■ Short task
Render every line of the entries below as a numbered list, skipping any blank lines.

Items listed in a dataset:

....................

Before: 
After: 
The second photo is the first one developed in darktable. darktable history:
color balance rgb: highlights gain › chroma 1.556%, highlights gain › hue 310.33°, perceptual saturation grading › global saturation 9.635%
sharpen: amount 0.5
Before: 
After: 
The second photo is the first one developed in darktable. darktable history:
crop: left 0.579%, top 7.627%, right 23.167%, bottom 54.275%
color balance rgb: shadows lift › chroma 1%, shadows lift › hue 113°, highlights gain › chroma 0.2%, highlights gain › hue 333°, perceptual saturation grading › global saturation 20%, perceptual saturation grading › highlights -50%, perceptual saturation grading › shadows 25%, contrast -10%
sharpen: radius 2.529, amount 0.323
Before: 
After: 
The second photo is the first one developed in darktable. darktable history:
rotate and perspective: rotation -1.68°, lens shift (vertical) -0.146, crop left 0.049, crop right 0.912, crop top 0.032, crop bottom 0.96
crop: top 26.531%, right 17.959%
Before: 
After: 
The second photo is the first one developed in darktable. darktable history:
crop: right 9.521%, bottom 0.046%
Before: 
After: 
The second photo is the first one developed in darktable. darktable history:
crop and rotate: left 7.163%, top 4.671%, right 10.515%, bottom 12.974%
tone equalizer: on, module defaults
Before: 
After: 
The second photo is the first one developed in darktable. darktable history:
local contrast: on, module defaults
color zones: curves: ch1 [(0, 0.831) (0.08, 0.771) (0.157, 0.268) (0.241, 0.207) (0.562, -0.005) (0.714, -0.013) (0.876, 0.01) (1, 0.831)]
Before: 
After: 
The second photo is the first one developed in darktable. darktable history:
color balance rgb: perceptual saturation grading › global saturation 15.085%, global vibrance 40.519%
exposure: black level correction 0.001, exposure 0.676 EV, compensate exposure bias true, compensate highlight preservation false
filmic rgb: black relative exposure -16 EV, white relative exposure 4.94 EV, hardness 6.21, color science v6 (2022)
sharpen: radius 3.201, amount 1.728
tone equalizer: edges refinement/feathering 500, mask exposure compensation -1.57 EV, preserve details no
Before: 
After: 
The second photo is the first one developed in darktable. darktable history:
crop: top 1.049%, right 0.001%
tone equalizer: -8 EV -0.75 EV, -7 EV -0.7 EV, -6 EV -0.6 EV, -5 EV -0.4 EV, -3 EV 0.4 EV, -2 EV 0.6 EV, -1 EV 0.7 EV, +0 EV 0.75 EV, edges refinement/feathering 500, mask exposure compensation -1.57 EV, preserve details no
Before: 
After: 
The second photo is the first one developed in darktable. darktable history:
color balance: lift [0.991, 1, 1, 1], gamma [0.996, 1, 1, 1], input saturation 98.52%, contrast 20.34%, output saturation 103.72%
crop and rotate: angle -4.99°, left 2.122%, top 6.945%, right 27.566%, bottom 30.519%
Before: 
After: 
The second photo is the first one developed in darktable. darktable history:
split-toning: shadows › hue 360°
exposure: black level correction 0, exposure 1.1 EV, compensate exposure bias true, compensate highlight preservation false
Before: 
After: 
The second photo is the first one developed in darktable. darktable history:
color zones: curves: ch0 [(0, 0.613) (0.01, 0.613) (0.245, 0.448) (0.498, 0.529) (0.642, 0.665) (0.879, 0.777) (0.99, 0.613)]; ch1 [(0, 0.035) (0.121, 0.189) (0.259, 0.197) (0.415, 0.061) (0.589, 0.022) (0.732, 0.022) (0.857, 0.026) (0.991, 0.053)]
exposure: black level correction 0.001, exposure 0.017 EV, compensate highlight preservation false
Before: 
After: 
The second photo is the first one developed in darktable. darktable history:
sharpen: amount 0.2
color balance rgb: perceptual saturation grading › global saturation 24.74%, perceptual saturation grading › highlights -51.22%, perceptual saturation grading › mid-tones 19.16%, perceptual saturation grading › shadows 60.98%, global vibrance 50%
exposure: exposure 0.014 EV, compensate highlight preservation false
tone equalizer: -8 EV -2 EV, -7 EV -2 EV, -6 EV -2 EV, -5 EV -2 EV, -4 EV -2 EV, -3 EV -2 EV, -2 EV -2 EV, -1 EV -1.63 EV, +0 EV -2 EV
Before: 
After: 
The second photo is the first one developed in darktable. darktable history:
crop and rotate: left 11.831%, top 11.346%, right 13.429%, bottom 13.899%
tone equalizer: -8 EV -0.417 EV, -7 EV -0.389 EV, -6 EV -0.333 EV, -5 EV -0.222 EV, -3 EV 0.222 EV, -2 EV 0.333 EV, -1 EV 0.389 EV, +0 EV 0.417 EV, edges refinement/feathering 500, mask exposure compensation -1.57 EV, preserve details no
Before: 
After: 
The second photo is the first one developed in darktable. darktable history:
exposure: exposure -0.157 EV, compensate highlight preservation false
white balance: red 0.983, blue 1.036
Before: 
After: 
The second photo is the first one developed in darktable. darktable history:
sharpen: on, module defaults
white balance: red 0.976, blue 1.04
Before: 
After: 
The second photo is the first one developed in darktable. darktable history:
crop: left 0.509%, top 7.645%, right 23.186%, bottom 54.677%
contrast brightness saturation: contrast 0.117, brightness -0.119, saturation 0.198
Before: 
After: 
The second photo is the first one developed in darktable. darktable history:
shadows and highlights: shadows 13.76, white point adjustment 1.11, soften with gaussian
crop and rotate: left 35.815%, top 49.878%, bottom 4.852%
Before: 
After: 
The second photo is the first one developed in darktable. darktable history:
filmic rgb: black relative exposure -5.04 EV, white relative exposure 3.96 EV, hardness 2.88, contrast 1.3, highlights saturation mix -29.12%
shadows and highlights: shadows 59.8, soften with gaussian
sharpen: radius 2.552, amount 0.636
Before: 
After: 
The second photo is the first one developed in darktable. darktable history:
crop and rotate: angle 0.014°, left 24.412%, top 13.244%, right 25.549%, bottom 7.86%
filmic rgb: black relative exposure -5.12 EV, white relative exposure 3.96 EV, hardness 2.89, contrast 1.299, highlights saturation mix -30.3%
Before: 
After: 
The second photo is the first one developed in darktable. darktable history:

....................

■ Output
1. Before: 
2. After: 
3. The second photo is the first one developed in darktable. darktable history:
4. color balance rgb: highlights gain › chroma 1.556%, highlights gain › hue 310.33°, perceptual saturation grading › global saturation 9.635%
5. sharpen: amount 0.5
6. Before: 
7. After: 
8. The second photo is the first one developed in darktable. darktable history:
9. crop: left 0.579%, top 7.627%, right 23.167%, bottom 54.275%
10. color balance rgb: shadows lift › chroma 1%, shadows lift › hue 113°, highlights gain › chroma 0.2%, highlights gain › hue 333°, perceptual saturation grading › global saturation 20%, perceptual saturation grading › highlights -50%, perceptual saturation grading › shadows 25%, contrast -10%
11. sharpen: radius 2.529, amount 0.323
12. Before: 
13. After: 
14. The second photo is the first one developed in darktable. darktable history:
15. rotate and perspective: rotation -1.68°, lens shift (vertical) -0.146, crop left 0.049, crop right 0.912, crop top 0.032, crop bottom 0.96
16. crop: top 26.531%, right 17.959%
17. Before: 
18. After: 
19. The second photo is the first one developed in darktable. darktable history:
20. crop: right 9.521%, bottom 0.046%
21. Before: 
22. After: 
23. The second photo is the first one developed in darktable. darktable history:
24. crop and rotate: left 7.163%, top 4.671%, right 10.515%, bottom 12.974%
25. tone equalizer: on, module defaults
26. Before: 
27. After: 
28. The second photo is the first one developed in darktable. darktable history:
29. local contrast: on, module defaults
30. color zones: curves: ch1 [(0, 0.831) (0.08, 0.771) (0.157, 0.268) (0.241, 0.207) (0.562, -0.005) (0.714, -0.013) (0.876, 0.01) (1, 0.831)]
31. Before: 
32. After: 
33. The second photo is the first one developed in darktable. darktable history:
34. color balance rgb: perceptual saturation grading › global saturation 15.085%, global vibrance 40.519%
35. exposure: black level correction 0.001, exposure 0.676 EV, compensate exposure bias true, compensate highlight preservation false
36. filmic rgb: black relative exposure -16 EV, white relative exposure 4.94 EV, hardness 6.21, color science v6 (2022)
37. sharpen: radius 3.201, amount 1.728
38. tone equalizer: edges refinement/feathering 500, mask exposure compensation -1.57 EV, preserve details no
39. Before: 
40. After: 
41. The second photo is the first one developed in darktable. darktable history:
42. crop: top 1.049%, right 0.001%
43. tone equalizer: -8 EV -0.75 EV, -7 EV -0.7 EV, -6 EV -0.6 EV, -5 EV -0.4 EV, -3 EV 0.4 EV, -2 EV 0.6 EV, -1 EV 0.7 EV, +0 EV 0.75 EV, edges refinement/feathering 500, mask exposure compensation -1.57 EV, preserve details no
44. Before: 
45. After: 
46. The second photo is the first one developed in darktable. darktable history:
47. color balance: lift [0.991, 1, 1, 1], gamma [0.996, 1, 1, 1], input saturation 98.52%, contrast 20.34%, output saturation 103.72%
48. crop and rotate: angle -4.99°, left 2.122%, top 6.945%, right 27.566%, bottom 30.519%
49. Before: 
50. After: 
51. The second photo is the first one developed in darktable. darktable history:
52. split-toning: shadows › hue 360°
53. exposure: black level correction 0, exposure 1.1 EV, compensate exposure bias true, compensate highlight preservation false
54. Before: 
55. After: 
56. The second photo is the first one developed in darktable. darktable history:
57. color zones: curves: ch0 [(0, 0.613) (0.01, 0.613) (0.245, 0.448) (0.498, 0.529) (0.642, 0.665) (0.879, 0.777) (0.99, 0.613)]; ch1 [(0, 0.035) (0.121, 0.189) (0.259, 0.197) (0.415, 0.061) (0.589, 0.022) (0.732, 0.022) (0.857, 0.026) (0.991, 0.053)]
58. exposure: black level correction 0.001, exposure 0.017 EV, compensate highlight preservation false
59. Before: 
60. After: 
61. The second photo is the first one developed in darktable. darktable history:
62. sharpen: amount 0.2
63. color balance rgb: perceptual saturation grading › global saturation 24.74%, perceptual saturation grading › highlights -51.22%, perceptual saturation grading › mid-tones 19.16%, perceptual saturation grading › shadows 60.98%, global vibrance 50%
64. exposure: exposure 0.014 EV, compensate highlight preservation false
65. tone equalizer: -8 EV -2 EV, -7 EV -2 EV, -6 EV -2 EV, -5 EV -2 EV, -4 EV -2 EV, -3 EV -2 EV, -2 EV -2 EV, -1 EV -1.63 EV, +0 EV -2 EV
66. Before: 
67. After: 
68. The second photo is the first one developed in darktable. darktable history:
69. crop and rotate: left 11.831%, top 11.346%, right 13.429%, bottom 13.899%
70. tone equalizer: -8 EV -0.417 EV, -7 EV -0.389 EV, -6 EV -0.333 EV, -5 EV -0.222 EV, -3 EV 0.222 EV, -2 EV 0.333 EV, -1 EV 0.389 EV, +0 EV 0.417 EV, edges refinement/feathering 500, mask exposure compensation -1.57 EV, preserve details no
71. Before: 
72. After: 
73. The second photo is the first one developed in darktable. darktable history:
74. exposure: exposure -0.157 EV, compensate highlight preservation false
75. white balance: red 0.983, blue 1.036
76. Before: 
77. After: 
78. The second photo is the first one developed in darktable. darktable history:
79. sharpen: on, module defaults
80. white balance: red 0.976, blue 1.04
81. Before: 
82. After: 
83. The second photo is the first one developed in darktable. darktable history:
84. crop: left 0.509%, top 7.645%, right 23.186%, bottom 54.677%
85. contrast brightness saturation: contrast 0.117, brightness -0.119, saturation 0.198
86. Before: 
87. After: 
88. The second photo is the first one developed in darktable. darktable history:
89. shadows and highlights: shadows 13.76, white point adjustment 1.11, soften with gaussian
90. crop and rotate: left 35.815%, top 49.878%, bottom 4.852%
91. Before: 
92. After: 
93. The second photo is the first one developed in darktable. darktable history:
94. filmic rgb: black relative exposure -5.04 EV, white relative exposure 3.96 EV, hardness 2.88, contrast 1.3, highlights saturation mix -29.12%
95. shadows and highlights: shadows 59.8, soften with gaussian
96. sharpen: radius 2.552, amount 0.636
97. Before: 
98. After: 
99. The second photo is the first one developed in darktable. darktable history:
100. crop and rotate: angle 0.014°, left 24.412%, top 13.244%, right 25.549%, bottom 7.86%
101. filmic rgb: black relative exposure -5.12 EV, white relative exposure 3.96 EV, hardness 2.89, contrast 1.299, highlights saturation mix -30.3%
102. Before: 
103. After: 
104. The second photo is the first one developed in darktable. darktable history:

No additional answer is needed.